Turf extraction, as we know, is not sustainable, (mostly) which is why lots of us now prefer to buy non-peat based composts.
In these Geopark lands, turf drying in the fields is still a relatively common sight; one that attracts our attention. And many families have a cut in a newly harvested field. They must go down and shift the peat once it has dried and stack it at home. Tur, as we found out, burns almost without flame and is red hot. It burns more like coal rather than wood. We stoked and blew under the turf all night trying to get some flame before we understood the error.
Have you ever found yourself inhabiting another person’s dream?
Well that’s exactly what happened to us one rare bright and sunny morning, when through a series of surreal events, we found ourselves dreaming in the posh front seats of John McAllen’s dream cars – a classic red Jaguar and a jet black Porche with cream leather seats.
These DREAM cars were brought to us at Knockninny jetty as we cooked our porridge. Part of John McAllens’ love affair with danger and risk-taking they are two of just nine fast cars that he owns. Though they are good looking vehicles their allure for him is less about beauty and more about the “danger flavours” he craves.
“There is no such thing as courage,” he says, “There is either fight or flight and I always choose fight.”

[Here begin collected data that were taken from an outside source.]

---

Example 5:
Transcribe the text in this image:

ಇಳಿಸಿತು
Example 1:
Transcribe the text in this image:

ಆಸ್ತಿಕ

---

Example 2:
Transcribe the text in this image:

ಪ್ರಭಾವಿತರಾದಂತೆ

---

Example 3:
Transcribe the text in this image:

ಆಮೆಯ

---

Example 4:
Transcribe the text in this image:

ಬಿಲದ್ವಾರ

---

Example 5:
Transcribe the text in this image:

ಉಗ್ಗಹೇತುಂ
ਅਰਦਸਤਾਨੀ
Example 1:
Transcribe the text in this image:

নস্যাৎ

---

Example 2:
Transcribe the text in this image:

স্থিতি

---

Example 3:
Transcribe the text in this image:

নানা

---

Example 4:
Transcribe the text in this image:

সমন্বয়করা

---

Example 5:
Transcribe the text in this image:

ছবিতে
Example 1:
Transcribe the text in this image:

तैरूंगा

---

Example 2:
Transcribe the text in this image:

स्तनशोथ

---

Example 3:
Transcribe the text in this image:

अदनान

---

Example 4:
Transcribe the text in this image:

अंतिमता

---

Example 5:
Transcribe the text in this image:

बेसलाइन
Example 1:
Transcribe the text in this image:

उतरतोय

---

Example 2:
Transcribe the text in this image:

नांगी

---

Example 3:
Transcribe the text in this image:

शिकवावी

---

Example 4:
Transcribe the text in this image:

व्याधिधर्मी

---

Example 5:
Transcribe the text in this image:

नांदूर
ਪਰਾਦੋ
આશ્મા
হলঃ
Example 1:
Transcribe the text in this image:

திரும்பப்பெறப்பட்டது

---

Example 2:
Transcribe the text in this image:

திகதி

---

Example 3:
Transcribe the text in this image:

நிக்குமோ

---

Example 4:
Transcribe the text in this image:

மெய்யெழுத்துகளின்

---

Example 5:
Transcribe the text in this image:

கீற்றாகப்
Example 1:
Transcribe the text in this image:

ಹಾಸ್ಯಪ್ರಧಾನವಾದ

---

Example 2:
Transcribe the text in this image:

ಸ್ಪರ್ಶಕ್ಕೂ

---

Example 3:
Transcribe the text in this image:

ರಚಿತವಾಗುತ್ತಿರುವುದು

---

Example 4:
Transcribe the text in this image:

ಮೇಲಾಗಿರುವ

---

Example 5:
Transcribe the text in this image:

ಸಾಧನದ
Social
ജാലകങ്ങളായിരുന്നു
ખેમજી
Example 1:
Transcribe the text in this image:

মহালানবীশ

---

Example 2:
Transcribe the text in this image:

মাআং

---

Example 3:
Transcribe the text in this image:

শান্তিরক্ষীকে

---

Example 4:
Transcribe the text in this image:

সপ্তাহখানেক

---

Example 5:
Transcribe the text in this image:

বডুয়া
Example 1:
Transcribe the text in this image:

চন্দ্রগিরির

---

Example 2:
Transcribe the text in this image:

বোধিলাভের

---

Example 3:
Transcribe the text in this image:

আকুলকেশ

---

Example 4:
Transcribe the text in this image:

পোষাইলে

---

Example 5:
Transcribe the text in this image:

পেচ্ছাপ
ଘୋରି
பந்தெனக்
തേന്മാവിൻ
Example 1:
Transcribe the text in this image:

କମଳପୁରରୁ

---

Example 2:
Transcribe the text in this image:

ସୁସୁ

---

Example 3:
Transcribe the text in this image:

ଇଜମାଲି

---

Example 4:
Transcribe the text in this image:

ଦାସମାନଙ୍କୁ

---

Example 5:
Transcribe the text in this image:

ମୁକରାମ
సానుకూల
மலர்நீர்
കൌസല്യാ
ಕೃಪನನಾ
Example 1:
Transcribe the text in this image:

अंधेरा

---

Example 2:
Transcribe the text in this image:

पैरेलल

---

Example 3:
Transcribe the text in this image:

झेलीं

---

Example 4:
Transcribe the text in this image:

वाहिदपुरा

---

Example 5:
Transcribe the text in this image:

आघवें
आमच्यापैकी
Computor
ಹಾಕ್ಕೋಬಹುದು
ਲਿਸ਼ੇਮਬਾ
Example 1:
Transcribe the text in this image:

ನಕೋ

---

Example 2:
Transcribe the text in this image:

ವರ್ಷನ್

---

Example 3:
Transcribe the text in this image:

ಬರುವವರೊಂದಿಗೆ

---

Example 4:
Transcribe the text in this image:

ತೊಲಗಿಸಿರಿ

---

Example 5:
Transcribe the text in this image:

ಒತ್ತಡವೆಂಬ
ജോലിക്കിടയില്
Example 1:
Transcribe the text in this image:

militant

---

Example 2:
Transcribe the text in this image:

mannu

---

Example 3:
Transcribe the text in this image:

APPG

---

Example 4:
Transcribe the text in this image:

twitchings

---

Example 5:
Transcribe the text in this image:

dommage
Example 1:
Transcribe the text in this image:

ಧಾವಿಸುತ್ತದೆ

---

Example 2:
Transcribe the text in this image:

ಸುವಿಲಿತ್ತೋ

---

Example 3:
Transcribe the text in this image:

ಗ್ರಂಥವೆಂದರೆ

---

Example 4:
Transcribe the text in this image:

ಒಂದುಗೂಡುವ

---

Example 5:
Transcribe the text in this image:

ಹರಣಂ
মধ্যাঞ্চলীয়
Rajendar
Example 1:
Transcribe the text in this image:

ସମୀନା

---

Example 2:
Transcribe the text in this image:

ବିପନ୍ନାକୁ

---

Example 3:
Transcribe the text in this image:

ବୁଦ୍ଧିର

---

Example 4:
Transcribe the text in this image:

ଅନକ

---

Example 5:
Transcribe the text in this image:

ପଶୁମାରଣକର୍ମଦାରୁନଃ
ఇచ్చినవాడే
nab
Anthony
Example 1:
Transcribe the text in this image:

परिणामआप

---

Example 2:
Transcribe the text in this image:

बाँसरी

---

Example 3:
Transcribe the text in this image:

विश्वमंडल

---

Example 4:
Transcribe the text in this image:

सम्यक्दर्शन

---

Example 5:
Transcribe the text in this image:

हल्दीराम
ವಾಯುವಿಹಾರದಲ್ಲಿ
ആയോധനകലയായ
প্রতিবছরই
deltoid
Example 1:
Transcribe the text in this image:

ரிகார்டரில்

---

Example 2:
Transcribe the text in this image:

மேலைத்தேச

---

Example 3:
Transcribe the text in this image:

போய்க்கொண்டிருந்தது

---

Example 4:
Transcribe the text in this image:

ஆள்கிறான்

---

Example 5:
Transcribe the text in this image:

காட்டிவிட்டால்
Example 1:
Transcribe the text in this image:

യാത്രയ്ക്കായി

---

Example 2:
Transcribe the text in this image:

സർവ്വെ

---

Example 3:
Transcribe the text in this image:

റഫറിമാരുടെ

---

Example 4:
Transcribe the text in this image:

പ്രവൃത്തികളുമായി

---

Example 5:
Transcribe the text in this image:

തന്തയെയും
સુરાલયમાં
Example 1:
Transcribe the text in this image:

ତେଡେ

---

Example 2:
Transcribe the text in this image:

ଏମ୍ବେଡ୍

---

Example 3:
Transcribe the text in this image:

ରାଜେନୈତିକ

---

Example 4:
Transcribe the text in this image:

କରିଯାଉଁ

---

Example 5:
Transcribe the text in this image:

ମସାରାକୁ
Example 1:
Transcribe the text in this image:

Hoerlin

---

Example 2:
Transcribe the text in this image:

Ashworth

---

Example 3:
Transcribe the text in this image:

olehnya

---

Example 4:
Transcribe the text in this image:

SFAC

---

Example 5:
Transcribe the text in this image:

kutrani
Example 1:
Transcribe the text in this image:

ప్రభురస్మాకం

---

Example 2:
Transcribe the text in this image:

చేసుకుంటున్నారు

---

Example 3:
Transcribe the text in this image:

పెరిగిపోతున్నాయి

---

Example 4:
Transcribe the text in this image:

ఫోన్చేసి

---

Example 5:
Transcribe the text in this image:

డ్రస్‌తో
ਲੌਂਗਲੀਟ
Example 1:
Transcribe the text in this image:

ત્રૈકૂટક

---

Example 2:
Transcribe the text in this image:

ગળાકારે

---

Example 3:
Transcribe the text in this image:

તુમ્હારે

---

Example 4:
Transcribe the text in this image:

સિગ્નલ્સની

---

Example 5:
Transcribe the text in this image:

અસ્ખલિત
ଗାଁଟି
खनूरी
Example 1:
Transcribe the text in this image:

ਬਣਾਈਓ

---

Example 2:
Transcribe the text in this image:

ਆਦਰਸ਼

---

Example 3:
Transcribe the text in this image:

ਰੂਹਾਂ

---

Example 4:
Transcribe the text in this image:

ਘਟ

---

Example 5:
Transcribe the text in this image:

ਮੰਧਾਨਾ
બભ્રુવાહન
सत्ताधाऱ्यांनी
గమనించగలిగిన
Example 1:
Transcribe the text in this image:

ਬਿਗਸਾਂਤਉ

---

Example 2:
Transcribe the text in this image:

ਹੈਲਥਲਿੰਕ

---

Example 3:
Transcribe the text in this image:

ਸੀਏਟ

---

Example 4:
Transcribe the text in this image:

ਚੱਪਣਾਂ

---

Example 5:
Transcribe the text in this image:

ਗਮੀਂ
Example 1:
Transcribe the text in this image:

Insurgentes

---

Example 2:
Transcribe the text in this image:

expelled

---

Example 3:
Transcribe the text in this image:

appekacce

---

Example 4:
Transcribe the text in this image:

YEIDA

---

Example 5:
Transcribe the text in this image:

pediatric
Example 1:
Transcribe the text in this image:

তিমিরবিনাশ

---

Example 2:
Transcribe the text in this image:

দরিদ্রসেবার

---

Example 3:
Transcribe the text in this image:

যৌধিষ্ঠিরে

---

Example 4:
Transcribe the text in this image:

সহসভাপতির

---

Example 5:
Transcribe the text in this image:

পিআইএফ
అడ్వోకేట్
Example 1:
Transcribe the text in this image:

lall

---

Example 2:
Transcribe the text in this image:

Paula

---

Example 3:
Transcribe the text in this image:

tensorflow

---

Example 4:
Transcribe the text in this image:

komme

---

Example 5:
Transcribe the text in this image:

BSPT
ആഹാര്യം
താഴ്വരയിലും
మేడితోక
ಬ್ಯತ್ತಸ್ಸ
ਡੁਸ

For him experiencing the exhilarating edge of danger is a kind of dreaming. Along with his single engine airplane and other fast cars these two cars are just some of his “danger dreaming props”.
On this same sunny morning we were able to update our “Alan Count“, having met 1-John McAllen. (John is a descendant of the Allendes via a shipwrecked sailor of the Spanish Armada . The original Allendes changed the name to McAllen to blend in with their new country of Eire) And 2-Alan of the lovely cottage and canoe, who has already been referenced on this blog. So that take us up to five Allens so far….. and how many Macs?